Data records
________
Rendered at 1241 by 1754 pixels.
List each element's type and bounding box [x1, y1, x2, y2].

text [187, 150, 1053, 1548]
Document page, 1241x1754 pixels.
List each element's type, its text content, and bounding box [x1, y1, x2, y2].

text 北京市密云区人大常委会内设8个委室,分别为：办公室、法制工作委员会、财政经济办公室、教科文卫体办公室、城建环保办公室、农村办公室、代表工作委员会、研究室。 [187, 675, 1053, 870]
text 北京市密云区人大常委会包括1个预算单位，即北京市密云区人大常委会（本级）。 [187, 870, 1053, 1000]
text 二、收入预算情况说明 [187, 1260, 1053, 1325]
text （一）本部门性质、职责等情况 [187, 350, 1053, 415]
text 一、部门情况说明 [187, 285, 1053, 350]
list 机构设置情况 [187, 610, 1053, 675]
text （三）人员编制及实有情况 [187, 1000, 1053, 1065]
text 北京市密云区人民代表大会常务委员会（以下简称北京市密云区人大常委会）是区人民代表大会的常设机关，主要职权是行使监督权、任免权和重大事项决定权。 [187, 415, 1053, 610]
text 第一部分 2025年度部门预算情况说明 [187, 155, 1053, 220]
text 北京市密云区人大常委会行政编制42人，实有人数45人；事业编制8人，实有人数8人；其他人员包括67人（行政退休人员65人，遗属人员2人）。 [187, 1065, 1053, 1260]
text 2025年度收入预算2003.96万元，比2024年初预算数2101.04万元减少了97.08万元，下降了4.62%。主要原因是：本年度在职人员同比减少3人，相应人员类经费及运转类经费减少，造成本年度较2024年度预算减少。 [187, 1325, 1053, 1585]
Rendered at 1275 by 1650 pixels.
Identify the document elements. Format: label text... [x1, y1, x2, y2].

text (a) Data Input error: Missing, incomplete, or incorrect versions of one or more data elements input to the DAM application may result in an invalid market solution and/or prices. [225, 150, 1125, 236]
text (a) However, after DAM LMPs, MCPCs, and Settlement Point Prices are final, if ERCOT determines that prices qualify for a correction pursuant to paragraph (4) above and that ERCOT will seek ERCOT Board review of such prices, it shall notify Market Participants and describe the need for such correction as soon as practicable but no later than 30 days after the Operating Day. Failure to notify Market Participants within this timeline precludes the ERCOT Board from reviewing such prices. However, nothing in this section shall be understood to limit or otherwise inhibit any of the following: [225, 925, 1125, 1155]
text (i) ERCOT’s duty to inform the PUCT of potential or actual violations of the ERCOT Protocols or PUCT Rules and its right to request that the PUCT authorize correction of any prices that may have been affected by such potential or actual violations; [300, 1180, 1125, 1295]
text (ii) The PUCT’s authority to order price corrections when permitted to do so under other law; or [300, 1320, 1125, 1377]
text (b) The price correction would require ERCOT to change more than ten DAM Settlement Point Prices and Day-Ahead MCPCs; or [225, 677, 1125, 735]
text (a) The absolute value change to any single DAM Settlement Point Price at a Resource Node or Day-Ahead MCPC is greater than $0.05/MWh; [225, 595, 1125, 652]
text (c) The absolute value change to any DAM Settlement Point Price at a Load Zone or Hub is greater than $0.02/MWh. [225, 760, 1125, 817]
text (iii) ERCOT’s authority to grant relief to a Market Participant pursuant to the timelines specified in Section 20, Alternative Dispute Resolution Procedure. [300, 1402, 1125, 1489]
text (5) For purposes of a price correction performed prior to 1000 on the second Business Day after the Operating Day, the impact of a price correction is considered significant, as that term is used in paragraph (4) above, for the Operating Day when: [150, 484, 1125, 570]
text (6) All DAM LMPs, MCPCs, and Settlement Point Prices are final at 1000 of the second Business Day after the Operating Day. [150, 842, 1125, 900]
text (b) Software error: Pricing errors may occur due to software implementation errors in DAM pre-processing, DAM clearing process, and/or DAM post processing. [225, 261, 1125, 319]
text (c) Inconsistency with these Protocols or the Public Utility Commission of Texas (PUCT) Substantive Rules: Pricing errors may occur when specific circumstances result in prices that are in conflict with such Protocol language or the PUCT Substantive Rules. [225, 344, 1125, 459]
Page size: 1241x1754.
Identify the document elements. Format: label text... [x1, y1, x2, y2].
________
#### Work to be completed
Scan the entries above and copy each line where "Rendered" occurs.

#### Task response
Rendered at 1241 by 1754 pixels.
Rendered at 1275 by 1650 pixels.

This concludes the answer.